Qwen Coder seems outright unusable and haven't been able to use it for anything good at all.

Tried AMP for a while as well, nice UI and model seems good, but too expensive (and I say this as someone who currently gives $200/month to OpenAI).

Gemini seems to have a poor model of both what it can and what it is allowed to do.

I’ve noticed the latter with several image generation refusals I could eventually easily talk them out of (usually by mentioning fair use in a copyright/trademark context).

> Gemini seems to have a poor model of both what it can and what it is allowed to do.

Starting to feel like LLMs models are more of a representation of the culture of the company training them, than a fair representation of the world at large.

ConwAI’s law?
Well, those are problems with the underlying Gemini models. It's not like the team responsible for CLI could have trained a better model instead of making this feature.

Gemini 3.0 is likely to be released soon, and likely they would improve agentic coding experience.

Gemini CLI is definitely a much worse client than some of the other agent clients like opencode, cursor etc. But from my experience, that isn't because of the model quality. I get better quality responses from the gemini web chat interface than chatgpt, claude etc.

Of course my experience is anecdotal, but we hardly have any decent benchmarks to compare these models. I suspect most benchmarks have leaked into training sets, rendering them useless anyway.

Also people don't talk enough about (or are bad at separating themselves) the model vs. the client tool - e.g. from your comment maybe using codex/Claude Code/aider with Gemini API would be better, best even, but people rarely make that comparison or separation, it's always 'Claude Code with Claude vs. codex with GPT-x' etc.
Yeah. The client tool does make a difference. For example opencode, if I am correct, just spins up its own language servers and then feeds the language server errors back into the model, resulting in a much better agentic coding experience. I don't think they are doing anything much more complex than that.

Unfortunately, nearly all the foundation model companies are just wasting their efforts on the clients, which are kind of ass, instead of focusing on the model.

Google would be much better off if they ditch their dogshit cli, and allow us to have the generous quota login off any client.

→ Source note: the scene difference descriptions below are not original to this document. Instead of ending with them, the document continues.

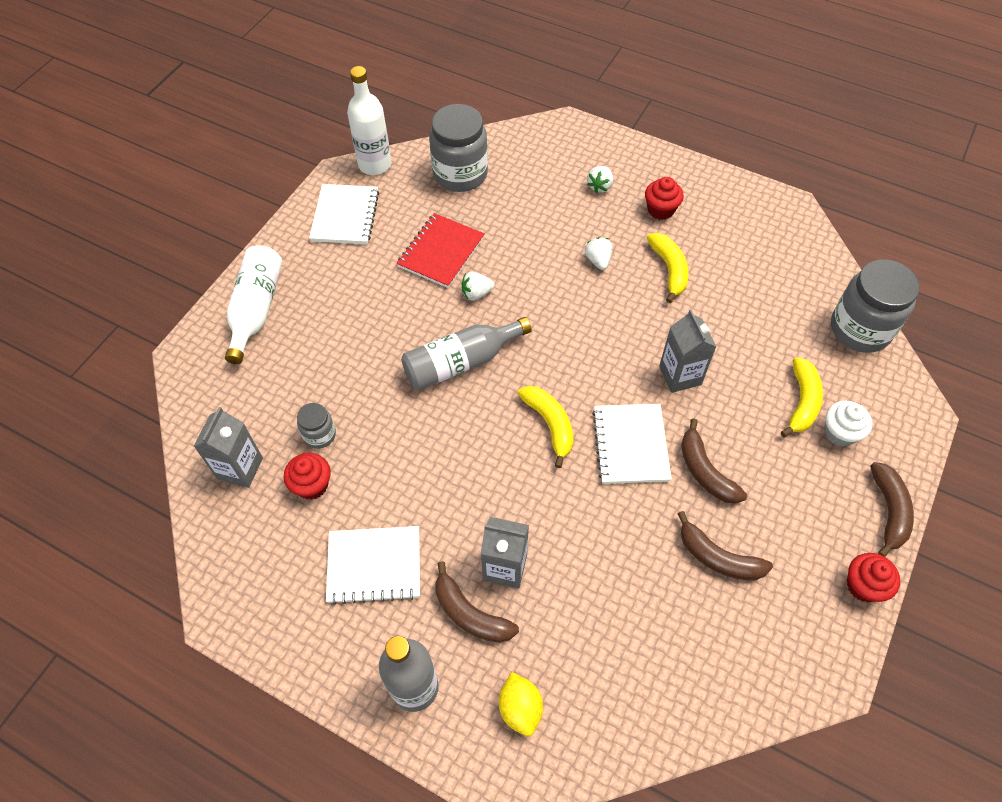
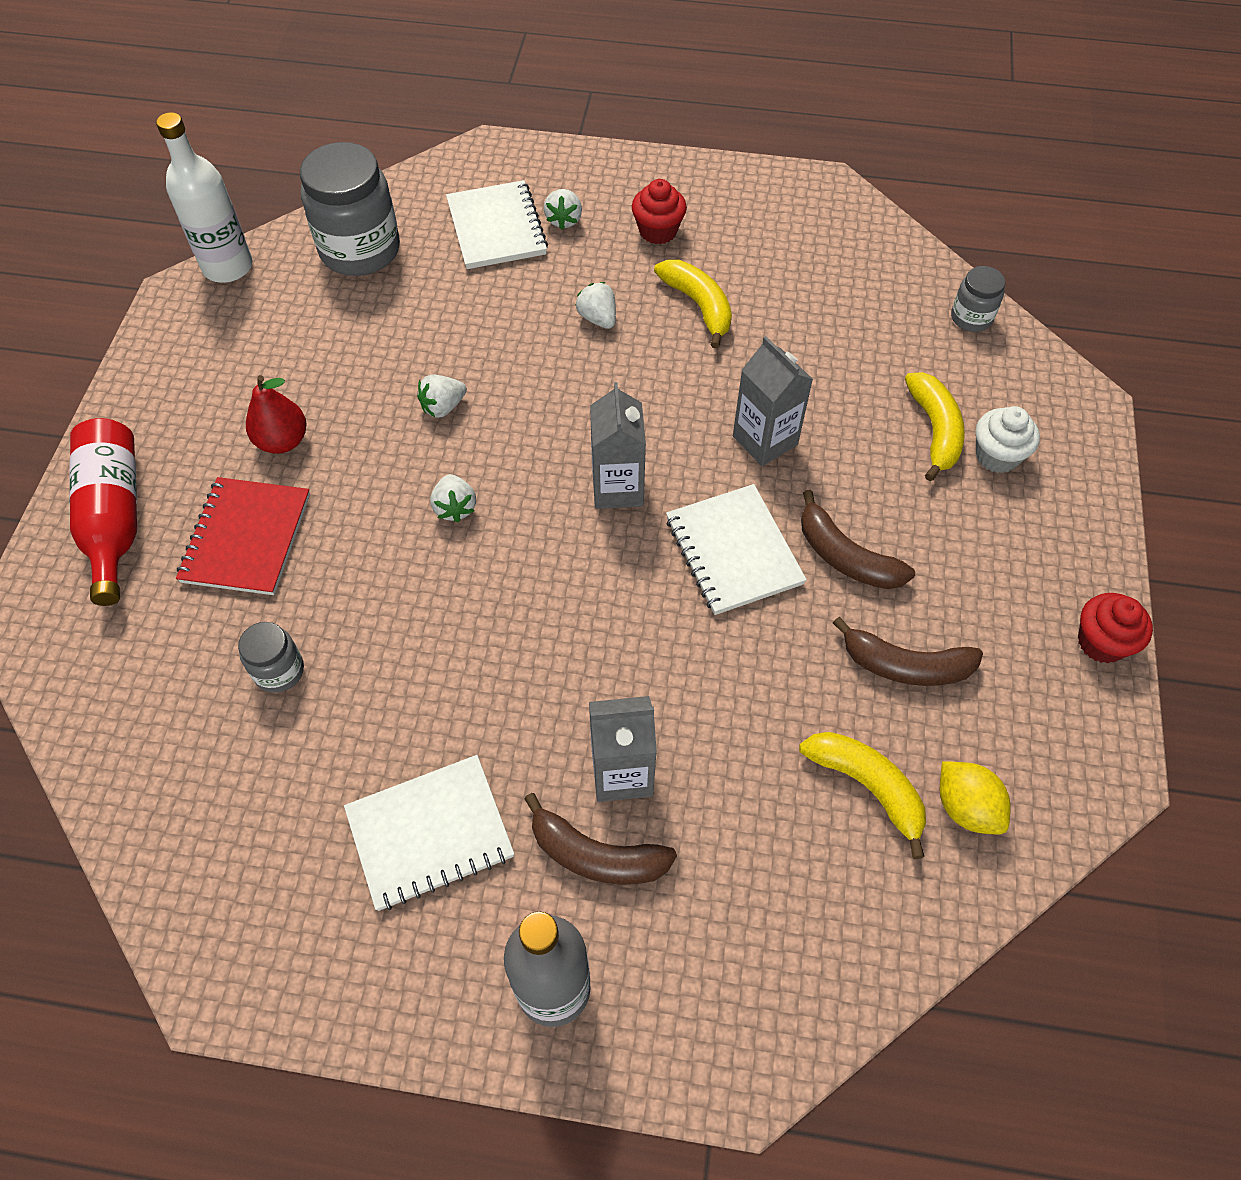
camera: 20 degrees left, 0 degrees up
grey carton [194,407,263,488] -> grey carton moved to [590,382,646,509]
white bottle [225,245,282,364] -> red bottle [70,418,137,606]
red cupcake [284,453,331,500] -> none
white notebook [309,184,379,244] -> white notebook moved to [446,180,548,269]
red notebook [397,213,485,288] -> red notebook moved to [176,477,310,595]
grey bottle [401,317,532,390] -> white strawberry [430,474,476,522]
yellow lemon [499,672,543,736] -> yellow lemon moved to [940,761,1011,834]
yellow banana [518,386,574,468] -> yellow banana moved to [799,732,926,859]
grey jar [831,260,920,353] -> grey jar [951,266,1005,332], size x0.50
brown banana [870,462,914,557] -> none
none -> red pear [246,375,307,454]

To be fair, most of the times, the tools works best with the models trained with those tools in mind, and vice-versa.

Not to mention not all models/inference works the same way so you can't really replicate the same experience. For example, new Harmony format means you can now inject messages while GPT-OSS is running inference, but obviously Claude Code don't support that because their models don't support that.

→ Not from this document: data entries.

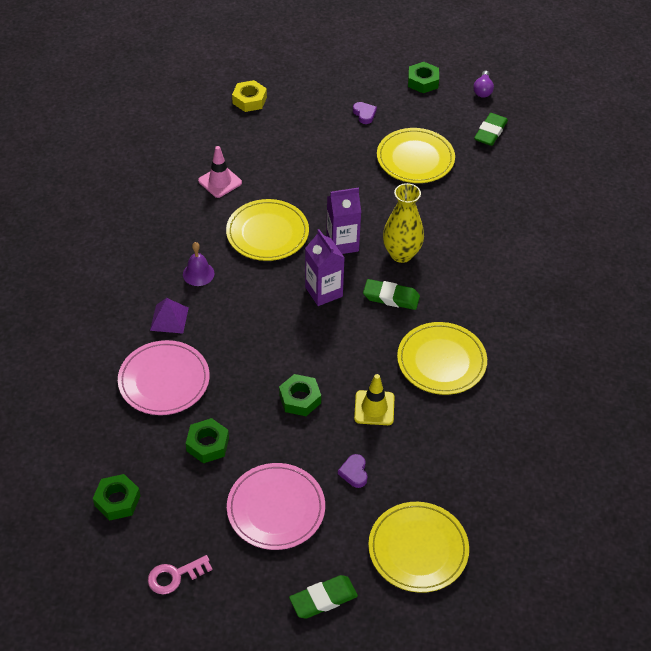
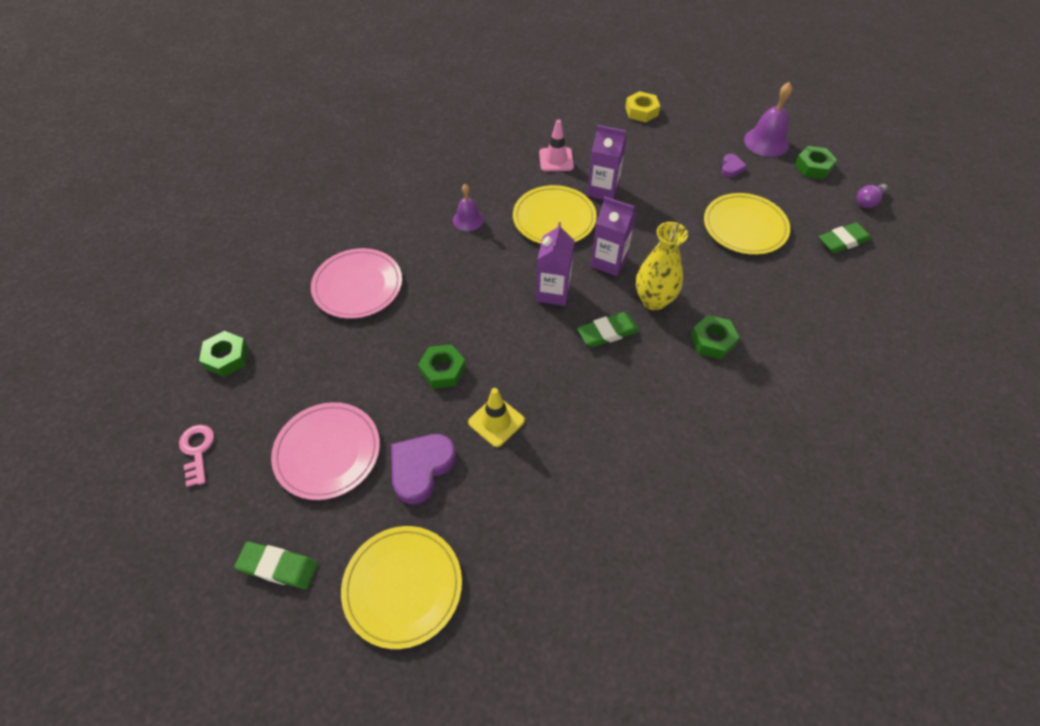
camera: 40 degrees right, 5 degrees up
pink key [148,555,212,594] -> pink key turned 60 degrees clockwise [179,425,214,487]
purple pyramid [150,298,189,334] -> none
green nut [186,418,229,463] -> green nut moved to [691,315,739,359]
purple heart [338,454,367,488] -> purple heart [391,434,456,504], size x1.91
green eraser [363,279,420,310] -> green eraser turned 75 degrees counterclockwise [577,312,639,347]
yellow plate [397,322,487,395] -> none
none -> purple carton [587,125,627,200]
none -> purple bell [744,82,792,157]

>most of the times, the tools works best with the models trained with those tools in mind

This is a garbage state of affairs though

What do you expect? People building software using other models than they themselves develop? Or people training the models train them for software that isn't the software they develop themselves?

It's like saying official car repair shops should repair any type of car, not just their brand. That's just not how the real world works.

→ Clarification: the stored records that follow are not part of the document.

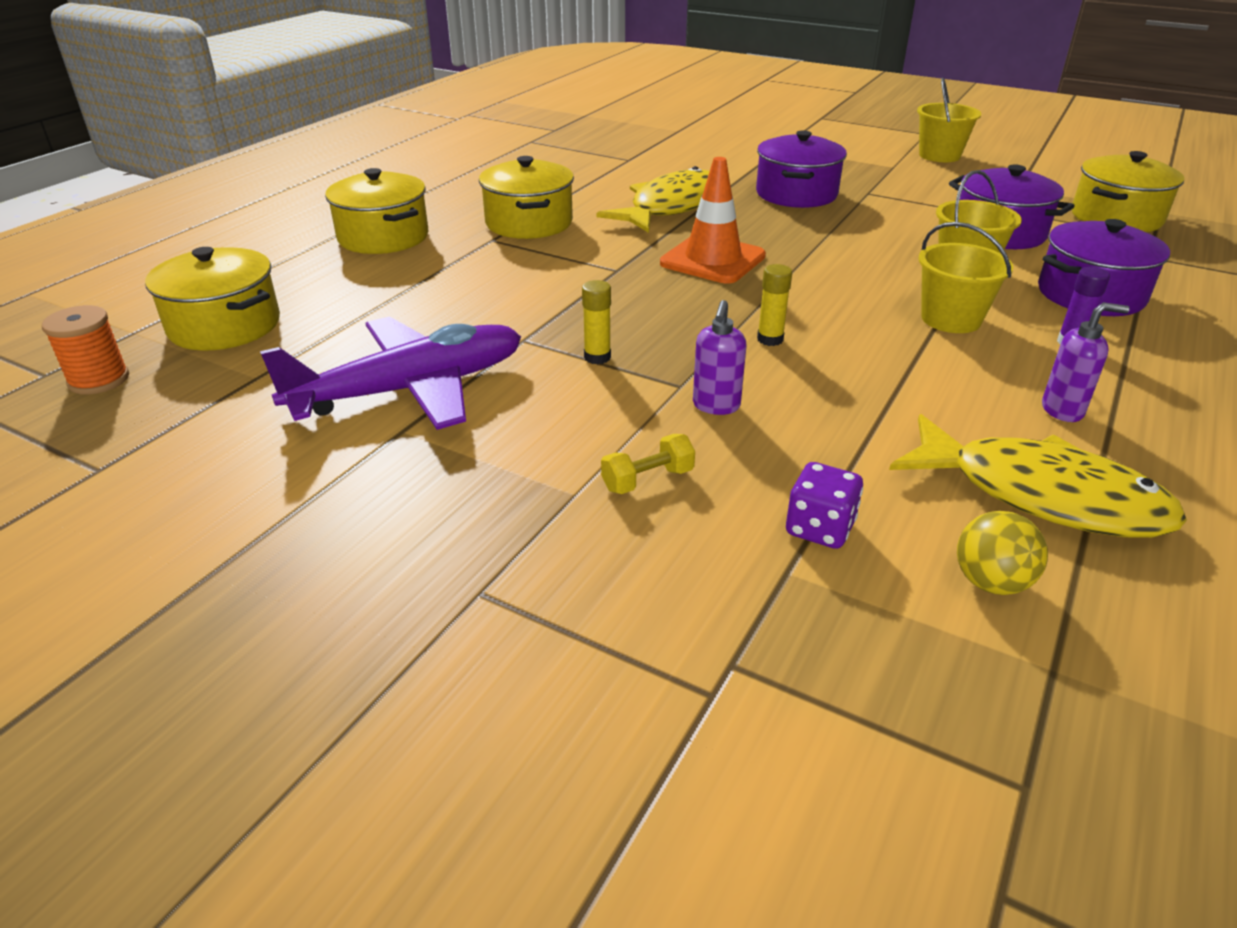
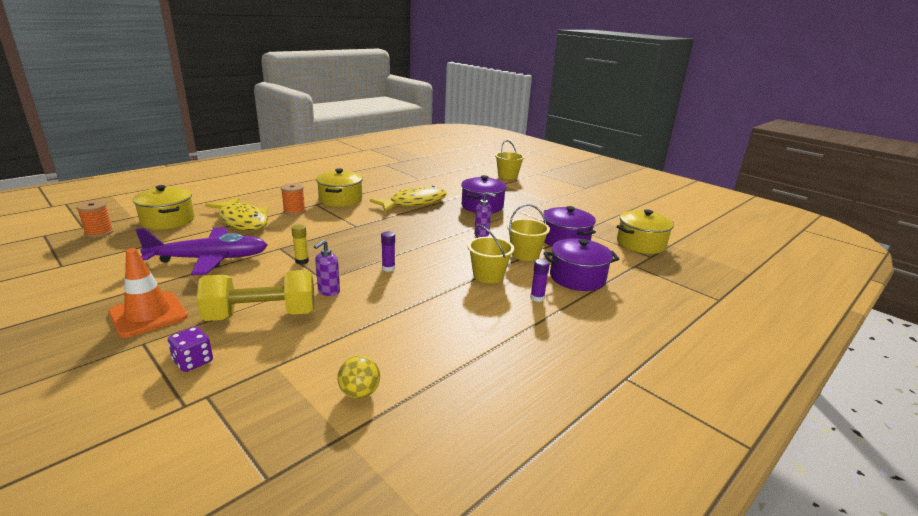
camera: 15 degrees right, 10 degrees down
yellow pot [325,168,428,254] -> none
yellow dumbbell [601,434,695,494] -> yellow dumbbell [197,270,314,321], size x2.40
orange traffic cone [660,157,766,284] -> orange traffic cone moved to [108,248,188,338]
yellow glue stick [757,264,792,346] -> purple glue stick [381,231,395,272]
purple dice [786,462,863,549] -> purple dice moved to [168,327,213,372]
yellow fish [889,414,1187,538] -> yellow fish moved to [205,197,268,230]
yellow bucket [917,78,981,162] -> yellow bucket moved to [495,140,525,179]
purple soap dispenser [1042,302,1130,422] -> purple soap dispenser moved to [474,192,496,237]
none -> orange spool [281,183,306,215]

Or they just don't even do it? Michelin tyres aren't best fitted by a Michelin shop, those don't exist. You go to KwikFit or whatever you think's best, and get Michelin or Continental or Pirelli or whatever you think's best fitted.
I agree, gemini pro is a great model for coding if you don't need to do agentic work. I've found that it's a lot less "wordy" when editing, debugging, reviewing, etc. It gets to the point whereas other models can provide long useless explanations. It's also very smart and great with long context.
All LLMs and agents have stupid issues like this.

GPT-5 insisted on using bash commands to edit a file, despite the dedicated tool for doing this. Problem was that the bash tool it used wrapped at 80 chars, splitting some strings between lines, which then broke the code at a syntax level. It was never able to recover, I was not impressed with GPT-5

I have had these exact issues a lot with codex (gpt-5-codex)
I second this man’s take. I’ve been using it consistently for a few months to give it a try and is definitely subpar. It can give really good answers at times however isn’t worth the time, energy, or luck to get it there.